Primaire républicaine en Caroline du Sud: Donald Trump favori, Jeb Bush hors-jeu?

La primaire républicaine en Caroline du Sud va prendre place ce samedi 20 février. Dans cet Etat très important pour les républicains, le vainqueur du vote remporte toujours la nomination républicaine depuis 1980, à l'exception de 2012. Notre correspondante à Washington nous éclaire sur les enjeux de ce vote.

Quel est l’enjeu pour les candidats dans cet Etat, le premier Etat du Sud à voter ?

Sonia Dridi: "Le vainqueur de la primaire en Caroline du Sud est à chaque fois le nominé du parti pour la course à la présidentielle depuis 1980 à une exception près en 2012. Donc si Donald Trump l’emporte, il a de grandes chances d’être désigné lors d’une convention cet été. Le milliardaire new-yorkais est actuellement en tête des sondages en Caroline du Sud, avec 32% des intentions de votes loin devant Ted Cruz, le sénateur du Texas en 2ème position qui récolte 19% des intentions de vote.

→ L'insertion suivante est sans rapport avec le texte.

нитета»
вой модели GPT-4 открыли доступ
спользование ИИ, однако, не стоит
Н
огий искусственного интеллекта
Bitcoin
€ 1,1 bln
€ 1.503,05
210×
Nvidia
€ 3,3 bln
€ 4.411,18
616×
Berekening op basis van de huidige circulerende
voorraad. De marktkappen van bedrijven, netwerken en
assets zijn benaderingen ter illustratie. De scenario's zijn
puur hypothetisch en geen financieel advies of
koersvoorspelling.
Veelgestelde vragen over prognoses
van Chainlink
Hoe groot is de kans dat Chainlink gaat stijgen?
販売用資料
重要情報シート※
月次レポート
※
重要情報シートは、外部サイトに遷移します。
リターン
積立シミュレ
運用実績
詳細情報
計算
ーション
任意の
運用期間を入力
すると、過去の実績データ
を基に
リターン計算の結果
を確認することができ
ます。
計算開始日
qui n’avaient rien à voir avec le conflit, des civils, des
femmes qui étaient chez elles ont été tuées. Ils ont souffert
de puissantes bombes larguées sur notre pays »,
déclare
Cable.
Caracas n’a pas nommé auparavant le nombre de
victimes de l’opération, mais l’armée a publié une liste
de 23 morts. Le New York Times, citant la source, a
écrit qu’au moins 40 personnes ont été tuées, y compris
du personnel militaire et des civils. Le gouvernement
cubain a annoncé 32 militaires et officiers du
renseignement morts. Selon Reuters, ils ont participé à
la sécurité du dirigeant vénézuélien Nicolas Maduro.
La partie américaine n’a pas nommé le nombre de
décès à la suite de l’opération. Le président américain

Pourtant c’est un électorat qui ne lui est pas complètement acquis puisque les électeurs républicains en Caroline du Sud sont en à 60% des chrétiens évangéliques et 2 électeurs sur 10 sont des vétérans. Il y a d'ailleurs huit bases militaires dans l’Etat. Donald Trump n’a aucune expérience militaire et a divorcée trois fois et en plus n'est pas connu pour être très religieux… D'ailleurs hier soir lors d’un débat sur CNN, il a précisé qu’il ne fumait pas, ne buvait pas et qu’il n’aimait pas se quereller avec le Pape. Il tente clairement de séduire l’électorat évangélique".

Mais alors, qu’est ce qui attire les électeurs vers ce milliardaire controversé ?

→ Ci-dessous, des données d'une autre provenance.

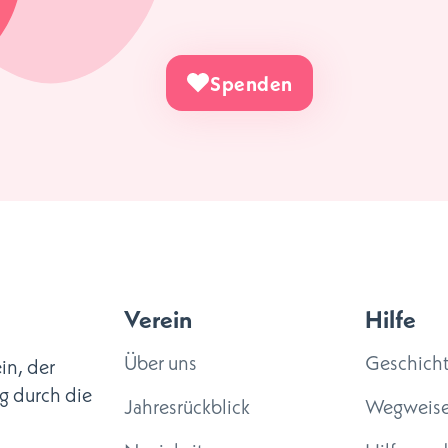
Spenden
Verein
Hilfe
Über uns
Geschich
in, der
g durch die
Jahresrückblick
Wegweise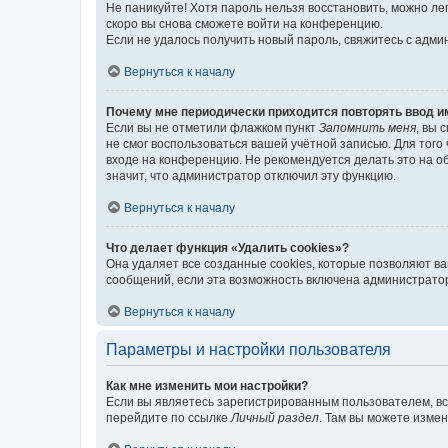
Не паникуйте! Хотя пароль нельзя восстановить, можно л
скоро вы снова сможете войти на конференцию.
Если не удалось получить новый пароль, свяжитесь с адм
Вернуться к началу
Почему мне периодически приходится повторять ввод и
Если вы не отметили флажком пункт
Запомнить меня
, вы 
не смог воспользоваться вашей учётной записью. Для того
входе на конференцию. Не рекомендуется делать это на об
значит, что администратор отключил эту функцию.
Вернуться к началу
Что делает функция «Удалить cookies»?
Она удаляет все созданные cookies, которые позволяют в
сообщений, если эта возможность включена администратор
Вернуться к началу
Параметры и настройки пользователя
Как мне изменить мои настройки?
Если вы являетесь зарегистрированным пользователем, вс
перейдите по ссылке
Личный раздел
. Там вы можете измен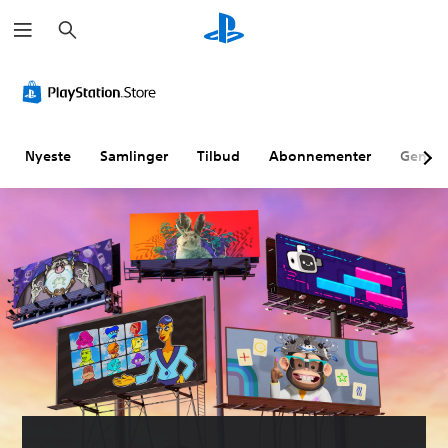
S
ø
g
Nyeste
Samlinger
Tilbud
Abonnementer
Genne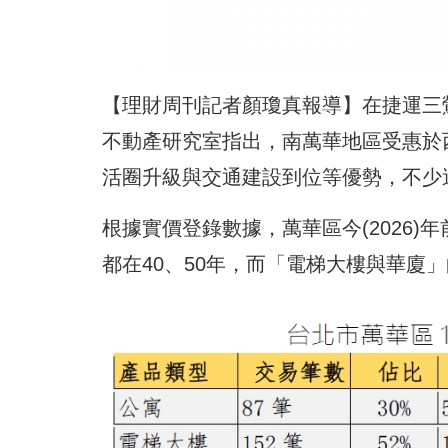
【理財周刊記者顏瓊真報導】在捷運三
不動產研究室指出，南萬華地區受惠於
活圈升級與交通建設到位等優勢，不少
根據實價登錄數據，萬華區今(2026)
都在40、50年，而「電梯大樓與華廈」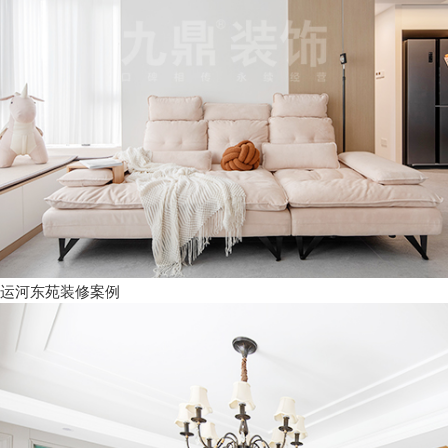
运河东苑装修案例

"Hier une femme m’a dit: 'Trump dit ce que je n'ai jamais osé être dire. Avant je ne parlais pas de mes positions sur l’immigration illégale à cause du politiquement correct et désormais je le dis haut et fort'.

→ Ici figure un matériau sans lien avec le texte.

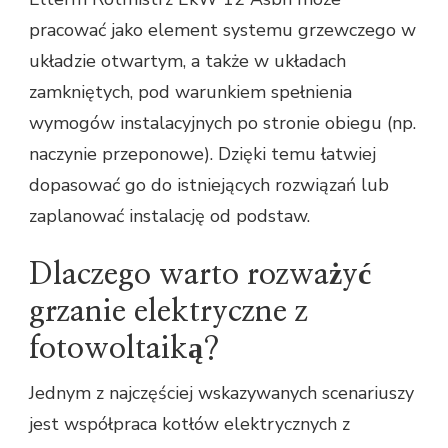
pracować jako element systemu grzewczego w
układzie otwartym, a także w układach
zamkniętych, pod warunkiem spełnienia
wymogów instalacyjnych po stronie obiegu (np.
naczynie przeponowe). Dzięki temu łatwiej
dopasować go do istniejących rozwiązań lub
zaplanować instalację od podstaw.
Dlaczego warto rozważyć
grzanie elektryczne z
fotowoltaiką?
Jednym z najczęściej wskazywanych scenariuszy
jest współpraca kotłów elektrycznych z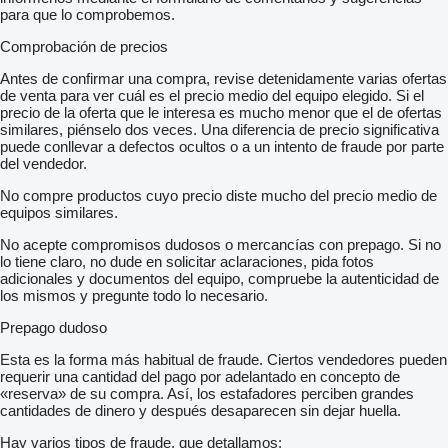
para que lo comprobemos.
Comprobación de precios
Antes de confirmar una compra, revise detenidamente varias ofertas
de venta para ver cuál es el precio medio del equipo elegido. Si el
precio de la oferta que le interesa es mucho menor que el de ofertas
similares, piénselo dos veces. Una diferencia de precio significativa
puede conllevar a defectos ocultos o a un intento de fraude por parte
del vendedor.
No compre productos cuyo precio diste mucho del precio medio de
equipos similares.
No acepte compromisos dudosos o mercancías con prepago. Si no
lo tiene claro, no dude en solicitar aclaraciones, pida fotos
adicionales y documentos del equipo, compruebe la autenticidad de
los mismos y pregunte todo lo necesario.
Prepago dudoso
Esta es la forma más habitual de fraude. Ciertos vendedores pueden
requerir una cantidad del pago por adelantado en concepto de
«reserva» de su compra. Así, los estafadores perciben grandes
cantidades de dinero y después desaparecen sin dejar huella.
Hay varios tipos de fraude, que detallamos: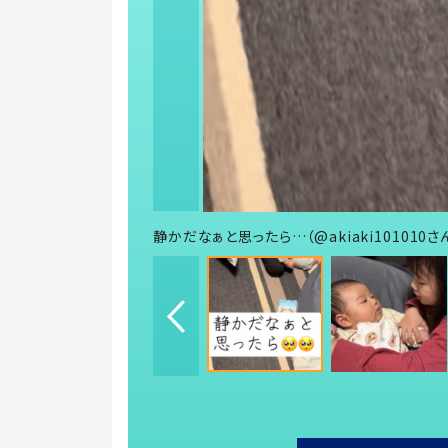
静かだなぁと思ったら…（@akiaki101010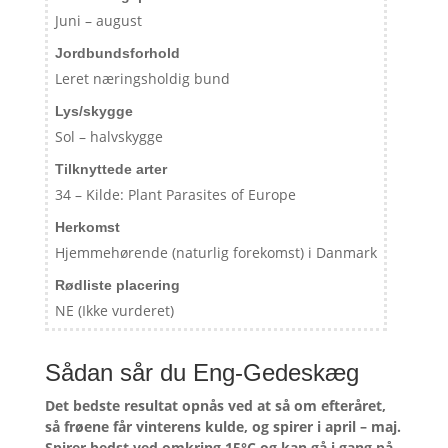
Juni – august
Jordbundsforhold
Leret næringsholdig bund
Lys/skygge
Sol – halvskygge
Tilknyttede arter
34 – Kilde: Plant Parasites of Europe
Herkomst
Hjemmehørende (naturlig forekomst) i Danmark
Rødliste placering
NE (Ikke vurderet)
Sådan sår du Eng-Gedeskæg
Det bedste resultat opnås ved at så om efteråret,
så frøene får vinterens kulde, og spirer i april – maj.
Spirer bedst ved omkring 15°C og kan gå i gang på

C’est vrai que de nombreux Américains adhèrent à la proposition de Trump de construire un mur à la frontière avec le Mexique. Pour beaucoup c’est le seul candidat honnête, il a l’image d’un homme à poigne loin des candidats policés de l’establishment de Washington.

Et puis beaucoup admirent son parcours, sa richesse et espère qu’il remettra sur pied l’économie du pays. Aux Etats-Unis, la classe moyenne souffre énormément pour le moment. Il y a beaucoup de gens qui prennent deux emplois pour s’en sortir et il y a un ras-le-bol général. C'est ce qui explique l’attrait pour un candidat comme Trump ou même comme Bernie Sanders, le candidat démocrate que beaucoup taxent de socialiste et donc à l’opposé du spectre politique. Une jeune femme en Caroline du Sud m’a dit hésiter entre voter pour Donald Trump ou Bernie Sanders... C’est vraiment les candidats qui reflètent le vote anti-système".

Au tout début de la campagne présidentielle, Jeb Bush semblait être le grand favori du parti républicain. Très vite il est apparu comme l’un des candidats les plus faibles…Il pourrait abandonner la course à la présidentielle s'il perd encore ce vote?

"La question se pose. C’est vraiment un moment très difficile pour le clan Bush. Jeb qui était présenté au départ comme le favori a très vite été dépassé par les autres candidats car il manque cruellement de charisme. Il a été l’objet de moqueries de la part de Donald Trump pour son manque d’énergie. Il est même dépassé par son poulain Marco Rubio, le sénateur de Floride. Pourtant c’est celui qui avait le plus d’argent, de donateurs à la base. S'il n’arrive pas dans les trois premiers lors de cette primaire, il risque clairement d’être en difficulté. Les donateurs vont peut-être se tourner vers d'autres candidats comme Rubio. Je ne pense pas qu’il va abandonner de suite car il a les moyens financiers de continuer mais la route est de plus en plus étroite.

Son frère l’ancien président Georges W. Bush est même venu en renfort cette semaine pour l’aider à faire campagne car il est encore très populaire en Caroline du Sud. Il a aussi retiré ses lunettes et mis des lentilles depuis quelques jours pour apparaître plus décontracté. Mais rien n’y fait. Il ne décolle pas dans les sondages. Ce sont les candidats moins traditionnels qui ont la cote et c’est pour cela que cette campagne est fascinante: elle est pleine de surprises et à l’heure de cette troisième primaire républicaine, difficile de dire qui sera le nominé du parti républicain".